_Text_:
━━━━━━

On December 16, Governor Tim Walz signed Minnesota COVID-19 Business Relief payments into law. Eligible businesses include full- and limited-service restaurants, cafeterias and buffets, caterers, bars, breweries with taprooms, family wineries and distilleries with tasting rooms, bowling centers, gyms, and fitness centers.

However, according to Crookston Eagles Manager Jake Fee, who also serves as the State Secretary and Treasurer for the Eagles and Aerie Membership, the Crookston Eagles Club, and other Eagles Clubs throughout the state are being excluded from those relief payments. “We found out about a week and a half ago that Minnesota Revenue isn’t going to classify us as a bar or restaurant,” said Fee. “Our NAICS (North American Industry Classification System) code is actually going to be a civic and social organization. Right now, they deny us any of the COVID relief payments that they are sending out to bars, restaurants, and other organizations around the state. It costs most of us between $15,000-25,000 in those relief payments. It’s been a hardship not only here on our local Crookston Eagles Club but the Eagles throughout the state. Kind of a glitch in the system with Minnesota Revenue classifying our organizations as not a bar/restaurant has caused some hardships throughout the state.”

Fee said that the clubs are classified as restaurants and bars with the Department of Health and unemployment, but the Department of Revenue is only accounting for their NAICS code. “We’ve reached out to our local representatives – Representative Deb Kiel and Senator Mark Johnson – along with the governor’s office,” said Fee. “There have been no callbacks from the governor’s office for about a week and a half now. And we’re still waiting on a response back from Representative Kiel and Senator Johnson. Just can’t really get any answers on the state level even though with State Health, we’re classified as a restaurant, a place of refreshment. Unemployment and everyone else classifies us as a bar and restaurant. For whatever reason, there is a coding issue with Minnesota Revenue that we’re not getting answers to right now.”

Fee said the club was originally more of a civic or social organization, but that the Eagles clubs’ business model has changed over the years. “As you go back into the 50s and 60s, we were probably more of a civic, social club,” said Fee. “We were closed at that time to the public, and you had to be a member to come in. The different clubs have really changed into being more of a bar and restaurant type of organization set up by changing our business model. I don’t know if that has never been changed on the Revenue side to reflect that or not. We have our liquor licenses; our state health licenses. We pay our liquor license and sales tax every month to Minnesota Revenue, yet somehow they’re still not accepting us as a bar and restaurant, which has been a frustration.”

━━━━━━

_Extracted entries_:
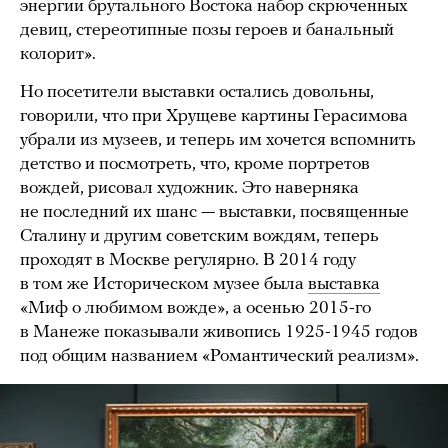
энергии брутального Востока набор скрюченных
девиц, стереотипные позы героев и банальный
колорит».
Но посетители выставки остались довольны,
говорили, что при Хрущеве картины Герасимова
убрали из музеев, и теперь им хочется вспомнить
детство и посмотреть, что, кроме портретов
вождей, рисовал художник. Это наверняка
не последний их шанс — выставки, посвященные
Сталину и другим советским вождям, теперь
проходят в Москве регулярно. В 2014 году
в том же Историческом музее была
выставка
«Миф о любимом вожде», а осенью 2015-го
в Манеже показывали живопись 1925-1945 годов
под общим названием «Романтический реализм».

━━━━━━

_Task directions_:
Extend the article above about the Crookston Eagles Club and Minnesota's COVID-19 business relief payments, starting right after its final sentence.

_Response to the task_:
There are 44 Eagles Clubs throughout the state of Minnesota. Fee said there is a concern that most of those could be forced to close permanently due to financial issues as a result of the COVID-19 pandemic. “Right now, honestly, locally, we’re going to be able to get through this,” said Fee. “But there are a lot of clubs on the state level that I’ve been in communication with that are hanging on by a thread. We’re very concerned that we could lose 30-40 Eagles Clubs throughout the state if the state doesn’t step in and rectify this.”

The Minnesota Department of Revenue has indicated that a dispute process will likely be created in a couple of weeks. Still, it’s unknown how long that process could take or the results of filing a dispute. 

Currently, the clubs are trying to get state legislators to take up their cause. “Right now, we’re just trying to put a lot of pressure on the state senators and representatives,” said Fee. “Hopefully, we can get help through that process. We have a couple who have reached out to us from the Twin Cities area that have said they want to set up meetings with the governor’s office to help us out. Hopefully, we get word back from our local representatives on putting pressure on the state to help us out. We do know that the Minnesota Beverage Association is coming out with a press release as well and putting their legislative advisors on this as well to help move the clubs to eligible for this money.”

Fee said he’d also hope that Governor Walz would rectify the issue because the clubs were forced to shut down under his order. “Governor Walz said – if I’m shutting down these businesses once again, we have to have the money to back it up – and to be honest, the governor’s office has been little to no help for our organization right now,” said Fee. “We’re hoping that Governor Walz steps up and recognizes this is a coding issue and if you take a look at it we should be receiving these COVID payments just like everyone else in our business.”